If the oil spill crisis in the Gulf were a movie, “The Curse of Black Gold” would be the perfect title. And if Tony Hayward, BP’s CEO, weren’t the most hated character in history, he could have been played by Peter Lorre, while the secondary actor, Humphrey Bogart, could have been Obama. Exit Bogart; enter Denzel Washington. Americans love to live and talk as if in the movies when the cameras and the spotlight are on. The kindest example is the show that Hayward put on while explaining the situation to an audience of opinionated Democrats and Republicans, who were excited to unload their wrath on a scapegoat. Hayward was accused, blamed and judged, just as in any script of American public drama. Seeing and hearing these people screaming alerts us that America, when furious, is capable of many evils, just like a little kid when contradicted.

With great voracity, Americans want and desire oil for their SUVs, Hummers and Escalades. And they want oil at any price, by any means possible, including invading countries in the Middle East, pressuring dictators, promoting spurious alliances, triggering “freedom” guerrillas and practicing a foreign policy with crude as the symbol of American interests. The Pentagon serves oil, and oil is the base of the most powerful and profitable global corporation: Exxon Mobil, headquartered in Irving, Texas. Another example is PetroChina, though it would be interesting to imagine what could happen to the planet if the Chinese started buying king-sized cars.
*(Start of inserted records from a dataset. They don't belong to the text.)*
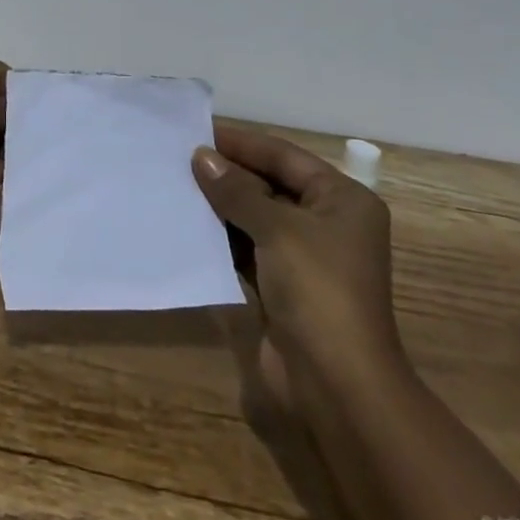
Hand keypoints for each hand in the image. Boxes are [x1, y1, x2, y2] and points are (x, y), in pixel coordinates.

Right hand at [192, 125, 405, 412]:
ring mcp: (305, 259)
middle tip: (179, 159)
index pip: (284, 156)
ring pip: (255, 217)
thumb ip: (236, 189)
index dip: (241, 143)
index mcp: (342, 200)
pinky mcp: (283, 288)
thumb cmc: (317, 290)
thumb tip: (200, 156)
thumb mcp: (276, 228)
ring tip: (176, 186)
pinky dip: (222, 237)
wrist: (337, 387)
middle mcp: (327, 224)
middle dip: (227, 174)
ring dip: (220, 205)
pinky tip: (188, 225)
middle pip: (270, 184)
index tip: (196, 132)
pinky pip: (248, 249)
All of this, just so American citizens can fill up their big cars with gallons and gallons of gasoline, at any cost — which, in reality, comes at a high price if we also think about the military costs of obtaining the product.

America authorized offshore drilling in its own territory, including the Gulf of Mexico, and authorized drilling to great depths underwater, where men could neither work nor reach. As planned, if Palin and McCain had won, the drilling would have also taken place in Alaska and the Arctic. If you ever go to Texas or California, you can see the rusty pumps of oil extraction from the streets, in fields and backyards. Where there is oil, there is drilling.

But when a disaster of this magnitude takes place, America drops its white gloves and shakes the water off its raincoat. It is understandable that these people in the Gulf see the oil spill as a threat to their way of life, and why not develop hatred toward BP? It’s obvious that there would have been no better behavior for BP during this crisis than to accept that the moral hypocrisy of the Congress and the White House was a step that shouldn’t have been taken. What happened, happened. Whoever authorized the exploitation should have moderated the greed, and inspected, regulated and supervised the operation to make sure no such disaster would happen. We found out that BP did not have a Plan B. Did America have a Plan B? No, nobody had a Plan B, and Hayward limited himself to announcing that “everything failed.”

While the worst ecological disaster in American history takes place, it is only right to also remember those in Nigeria, in the rainforests of Ecuador and in Indonesia, among other places. Exxon Mobil, in conjunction with its colleague, Chevron, has committed numerous environmental crimes against the tribes and communities around its areas of exploration and has also contributed to disasters superior to the one in the Gulf.

In Ecuador, 18 billion gallons of post-residual toxic water were dumped in the rainforest, destroying the ecosystem. The cost of the cleanup after Ecuador’s legal case? $27 billion. In Indonesia, too, Exxon Mobil has committed environmental crimes and has been involved in the violation of human rights. In collusion with the local security forces and corrupt officials, they imprison and kill anyone who opposes exploration.

The same happens in the Niger Delta, where alliances between oil companies and the corrupt Nigerian government lead to the repression of people whose livelihoods, fisheries and farms have been affected by their criminal acts, and who are living in the midst of flames and toxic spills throughout their landscapes. There are contaminated rivers, dead trees, and poisoned waters, animals and people. The profits of oil do not reach these tribes — only poverty and destitution. The repressed groups, even including MEND, an armed group that fights for the cleanup of the Niger Delta and the end of exploitation, are paid in petrodollars.

In the Gulf of Mexico, Americans clamor for revenge and play the part of the victims. In Africa and in the rest of the world, they support the unseen villain.